--- THE DATA Enclosed Below ---
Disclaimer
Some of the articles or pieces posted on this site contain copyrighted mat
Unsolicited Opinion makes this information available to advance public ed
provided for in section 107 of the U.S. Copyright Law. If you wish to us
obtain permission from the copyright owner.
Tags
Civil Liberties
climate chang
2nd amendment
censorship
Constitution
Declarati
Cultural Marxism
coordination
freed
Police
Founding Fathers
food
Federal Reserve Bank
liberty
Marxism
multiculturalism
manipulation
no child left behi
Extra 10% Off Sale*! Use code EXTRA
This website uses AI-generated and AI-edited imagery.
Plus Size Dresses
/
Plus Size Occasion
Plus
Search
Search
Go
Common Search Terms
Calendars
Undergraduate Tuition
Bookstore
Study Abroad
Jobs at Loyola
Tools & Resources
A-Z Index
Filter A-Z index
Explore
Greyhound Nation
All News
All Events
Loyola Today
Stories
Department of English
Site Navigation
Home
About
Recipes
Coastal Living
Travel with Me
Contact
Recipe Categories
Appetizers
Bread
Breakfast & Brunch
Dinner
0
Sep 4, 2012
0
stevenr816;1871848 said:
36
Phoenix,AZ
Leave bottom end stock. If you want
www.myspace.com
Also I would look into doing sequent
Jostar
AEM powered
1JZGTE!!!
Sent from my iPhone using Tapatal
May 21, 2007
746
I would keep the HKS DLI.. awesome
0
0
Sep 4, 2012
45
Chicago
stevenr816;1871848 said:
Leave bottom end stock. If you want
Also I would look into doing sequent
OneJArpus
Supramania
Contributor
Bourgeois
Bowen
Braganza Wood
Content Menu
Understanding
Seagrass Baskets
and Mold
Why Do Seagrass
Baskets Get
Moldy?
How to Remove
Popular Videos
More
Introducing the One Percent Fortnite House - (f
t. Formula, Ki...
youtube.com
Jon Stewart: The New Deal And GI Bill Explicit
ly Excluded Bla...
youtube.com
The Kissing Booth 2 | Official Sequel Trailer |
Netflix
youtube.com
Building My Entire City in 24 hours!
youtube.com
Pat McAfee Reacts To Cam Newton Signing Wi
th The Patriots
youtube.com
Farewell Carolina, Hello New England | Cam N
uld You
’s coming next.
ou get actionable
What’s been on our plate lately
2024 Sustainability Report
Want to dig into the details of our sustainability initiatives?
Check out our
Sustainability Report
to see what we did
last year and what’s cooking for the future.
--- End of Enclosed THE DATA ---
• [HOW TO COMPLETE THIS TASK]: Every entry above must appear again in the reply, exactly as it stands.

• [EXPECTED ANSWER]:
Disclaimer
Some of the articles or pieces posted on this site contain copyrighted mat
Unsolicited Opinion makes this information available to advance public ed
provided for in section 107 of the U.S. Copyright Law. If you wish to us
obtain permission from the copyright owner.
Tags
Civil Liberties
climate chang
2nd amendment
censorship
Constitution
Declarati
Cultural Marxism
coordination
freed
Police
Founding Fathers
food
Federal Reserve Bank
liberty
Marxism
multiculturalism
manipulation
no child left behi
Extra 10% Off Sale*! Use code EXTRA
This website uses AI-generated and AI-edited imagery.
Plus Size Dresses
/
Plus Size Occasion
Plus
Search
Search
Go
Common Search Terms
Calendars
Undergraduate Tuition
Bookstore
Study Abroad
Jobs at Loyola
Tools & Resources
A-Z Index
Filter A-Z index
Explore
Greyhound Nation
All News
All Events
Loyola Today
Stories
Department of English
Site Navigation
Home
About
Recipes
Coastal Living
Travel with Me
Contact
Recipe Categories
Appetizers
Bread
Breakfast & Brunch
Dinner
0
Sep 4, 2012
0
stevenr816;1871848 said:
36
Phoenix,AZ
Leave bottom end stock. If you want
www.myspace.com
Also I would look into doing sequent
Jostar
AEM powered
1JZGTE!!!
Sent from my iPhone using Tapatal
May 21, 2007
746
I would keep the HKS DLI.. awesome
0
0
Sep 4, 2012
45
Chicago
stevenr816;1871848 said:
Leave bottom end stock. If you want
Also I would look into doing sequent
OneJArpus
Supramania
Contributor
Bourgeois
Bowen
Braganza Wood
Content Menu
Understanding
Seagrass Baskets
and Mold
Why Do Seagrass
Baskets Get
Moldy?
How to Remove
Popular Videos
More
Introducing the One Percent Fortnite House - (f
t. Formula, Ki...
youtube.com
Jon Stewart: The New Deal And GI Bill Explicit
ly Excluded Bla...
youtube.com
The Kissing Booth 2 | Official Sequel Trailer |
Netflix
youtube.com
Building My Entire City in 24 hours!
youtube.com
Pat McAfee Reacts To Cam Newton Signing Wi
th The Patriots
youtube.com
Farewell Carolina, Hello New England | Cam N
uld You
’s coming next.
ou get actionable
What’s been on our plate lately
2024 Sustainability Report
Want to dig into the details of our sustainability initiatives?
Check out our
Sustainability Report
to see what we did
last year and what’s cooking for the future.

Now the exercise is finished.